_Goal_
Answer these questions about the blog post below:
1. What date appears at the top of the post?
2. Who does the writer doubt wants to hear the dating 101s?
3. According to the post, where do you find yourself when the thing you prayed for does happen?

_Extract_
──────

Sunday, April 11, 2010

what we want most


No, this will not be a continuation of my dating advice and blunders. I was practicing for something that ended up not coming to fruition. Fine by me, don't think the Wasatch Front wants to hear my dating 101s anyway.


This is me wondering what the heck I've done. You pray for something, you wish for something with all your heart and you do everything in your power to help it happen. Then when it does happen, you find yourself at a crossroads. Should you be happy with the knowledge you may finally be getting what you've wanted, what you've hoped for after all this time? Or do you wonder if this is simply God's way of saying "you've asked enough times, it will happen-but the end result may not be what you think."

──────

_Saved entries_
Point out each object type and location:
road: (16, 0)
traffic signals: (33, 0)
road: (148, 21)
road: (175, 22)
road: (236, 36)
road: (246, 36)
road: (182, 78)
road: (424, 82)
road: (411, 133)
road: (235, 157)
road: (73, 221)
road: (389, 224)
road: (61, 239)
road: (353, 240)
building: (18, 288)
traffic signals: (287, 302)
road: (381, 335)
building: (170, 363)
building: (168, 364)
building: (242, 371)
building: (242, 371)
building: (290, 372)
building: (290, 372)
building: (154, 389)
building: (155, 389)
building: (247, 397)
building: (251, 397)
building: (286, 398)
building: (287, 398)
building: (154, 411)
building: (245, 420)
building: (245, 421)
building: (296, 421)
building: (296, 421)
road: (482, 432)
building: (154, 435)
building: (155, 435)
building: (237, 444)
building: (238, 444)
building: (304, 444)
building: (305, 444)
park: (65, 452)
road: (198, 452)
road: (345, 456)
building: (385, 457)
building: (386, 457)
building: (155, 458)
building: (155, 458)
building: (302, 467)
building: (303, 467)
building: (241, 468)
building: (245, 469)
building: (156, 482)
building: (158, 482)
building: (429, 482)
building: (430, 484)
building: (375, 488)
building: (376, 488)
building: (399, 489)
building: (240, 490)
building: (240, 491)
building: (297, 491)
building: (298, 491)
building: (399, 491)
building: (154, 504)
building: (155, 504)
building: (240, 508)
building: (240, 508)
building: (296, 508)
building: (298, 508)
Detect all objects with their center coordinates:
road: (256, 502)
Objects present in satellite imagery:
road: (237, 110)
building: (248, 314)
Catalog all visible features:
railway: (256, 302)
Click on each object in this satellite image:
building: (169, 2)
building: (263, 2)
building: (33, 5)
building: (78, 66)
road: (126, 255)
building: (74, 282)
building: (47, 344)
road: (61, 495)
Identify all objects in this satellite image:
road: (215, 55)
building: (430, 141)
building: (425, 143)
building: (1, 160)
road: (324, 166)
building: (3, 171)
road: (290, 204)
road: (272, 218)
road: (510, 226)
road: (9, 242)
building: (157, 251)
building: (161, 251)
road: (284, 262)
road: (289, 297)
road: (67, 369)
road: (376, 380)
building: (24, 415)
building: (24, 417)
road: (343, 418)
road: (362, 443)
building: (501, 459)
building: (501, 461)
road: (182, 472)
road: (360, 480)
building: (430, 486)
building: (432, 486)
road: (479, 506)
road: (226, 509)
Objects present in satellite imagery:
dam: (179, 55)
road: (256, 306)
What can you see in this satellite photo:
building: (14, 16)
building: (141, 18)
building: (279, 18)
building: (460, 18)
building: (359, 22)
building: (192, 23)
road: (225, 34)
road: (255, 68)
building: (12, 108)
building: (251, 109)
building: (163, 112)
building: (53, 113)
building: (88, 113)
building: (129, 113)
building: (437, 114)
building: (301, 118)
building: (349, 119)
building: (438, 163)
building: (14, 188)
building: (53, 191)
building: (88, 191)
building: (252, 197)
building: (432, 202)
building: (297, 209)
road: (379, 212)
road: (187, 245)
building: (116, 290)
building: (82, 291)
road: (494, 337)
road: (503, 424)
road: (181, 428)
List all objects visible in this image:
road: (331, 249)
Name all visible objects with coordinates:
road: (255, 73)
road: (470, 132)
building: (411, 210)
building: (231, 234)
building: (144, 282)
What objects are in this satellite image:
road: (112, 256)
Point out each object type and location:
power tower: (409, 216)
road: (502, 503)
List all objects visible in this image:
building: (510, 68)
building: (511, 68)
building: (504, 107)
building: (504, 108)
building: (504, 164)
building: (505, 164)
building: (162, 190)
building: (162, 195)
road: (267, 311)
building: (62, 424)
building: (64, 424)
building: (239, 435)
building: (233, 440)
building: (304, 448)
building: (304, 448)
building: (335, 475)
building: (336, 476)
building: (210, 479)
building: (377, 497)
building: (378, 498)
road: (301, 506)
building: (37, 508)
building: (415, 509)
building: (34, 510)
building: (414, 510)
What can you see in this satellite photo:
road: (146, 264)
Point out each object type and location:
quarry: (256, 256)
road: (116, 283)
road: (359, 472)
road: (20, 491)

──────

_Exercise response_
1. Sunday, April 11, 2010
2. The Wasatch Front
3. At a crossroads